-- RECORDS FOR THIS TASK follows --
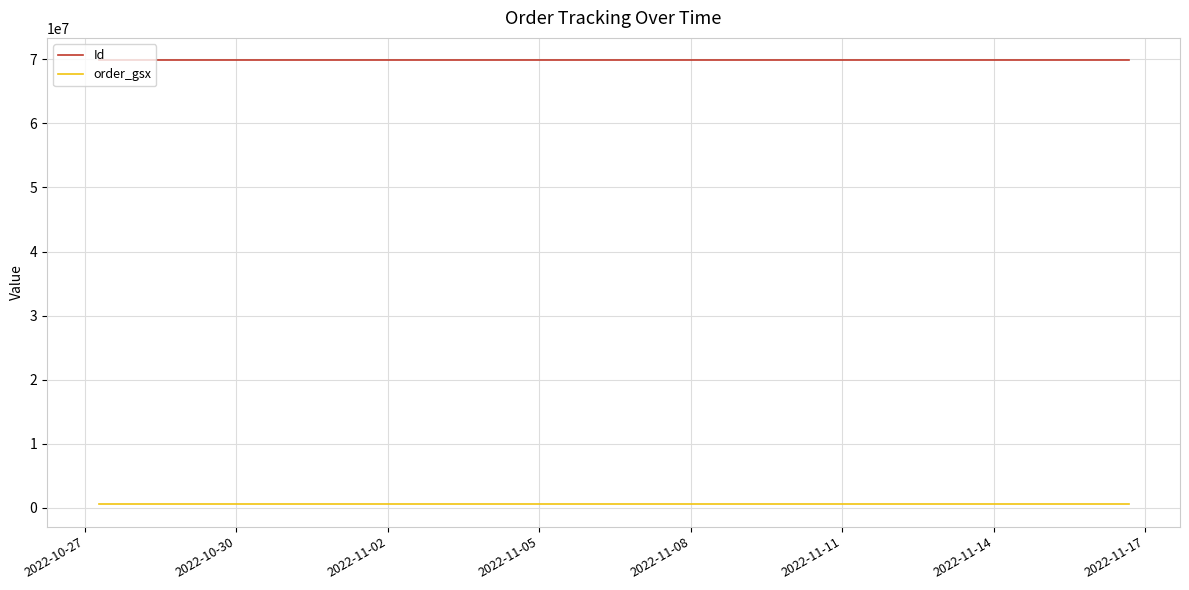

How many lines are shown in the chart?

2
-- RECORDS FOR THIS TASK concluded --
-- RECORDS FOR THIS TASK follows --
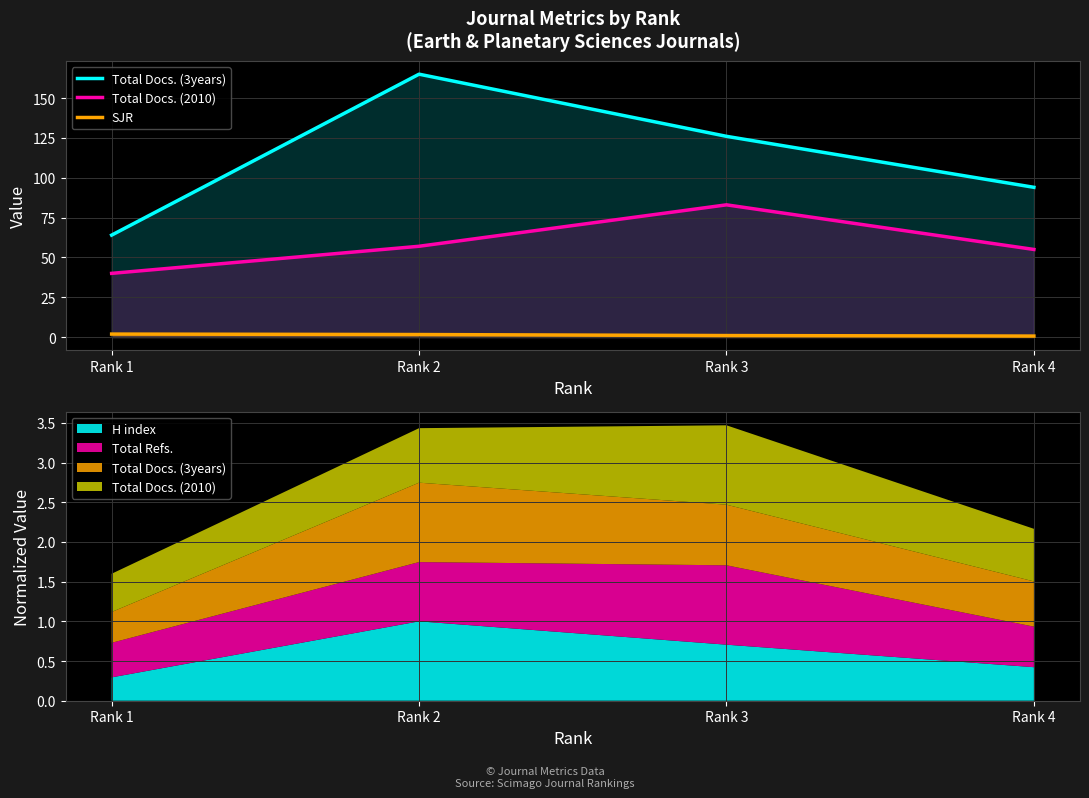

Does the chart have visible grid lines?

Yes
-- RECORDS FOR THIS TASK concluded --
-- RECORDS FOR THIS TASK follows --
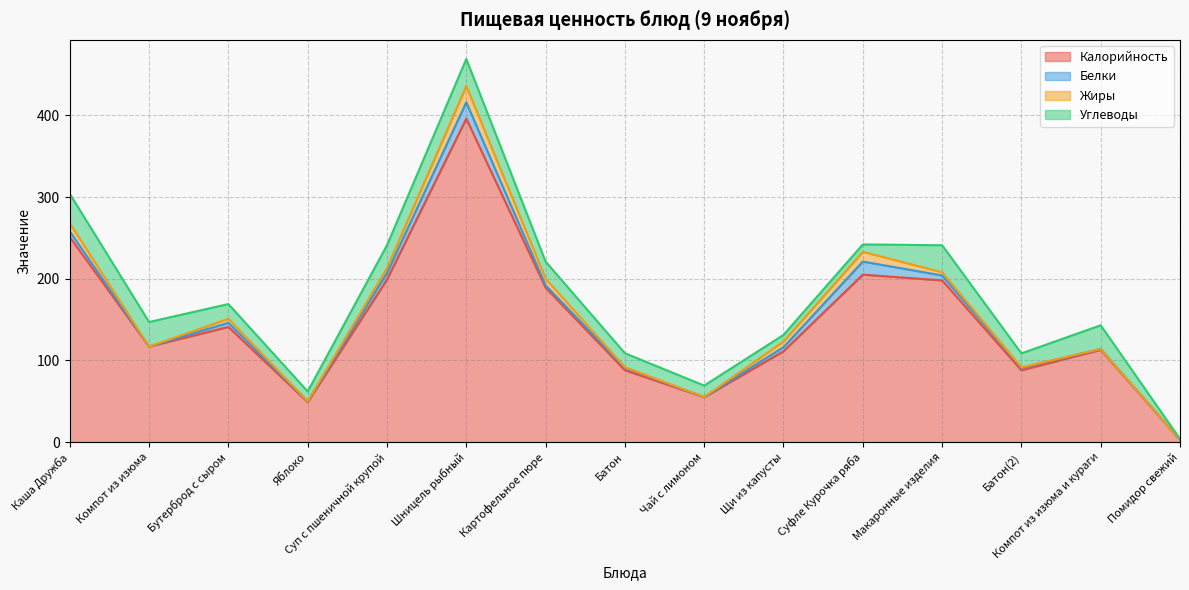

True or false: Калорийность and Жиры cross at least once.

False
-- RECORDS FOR THIS TASK concluded --
**INSTRUCTIONS FOR THE TASK**.
Count the lines in the items above that contain the word "chart". Reply with the number alone.

**RESULT BELOW**.
2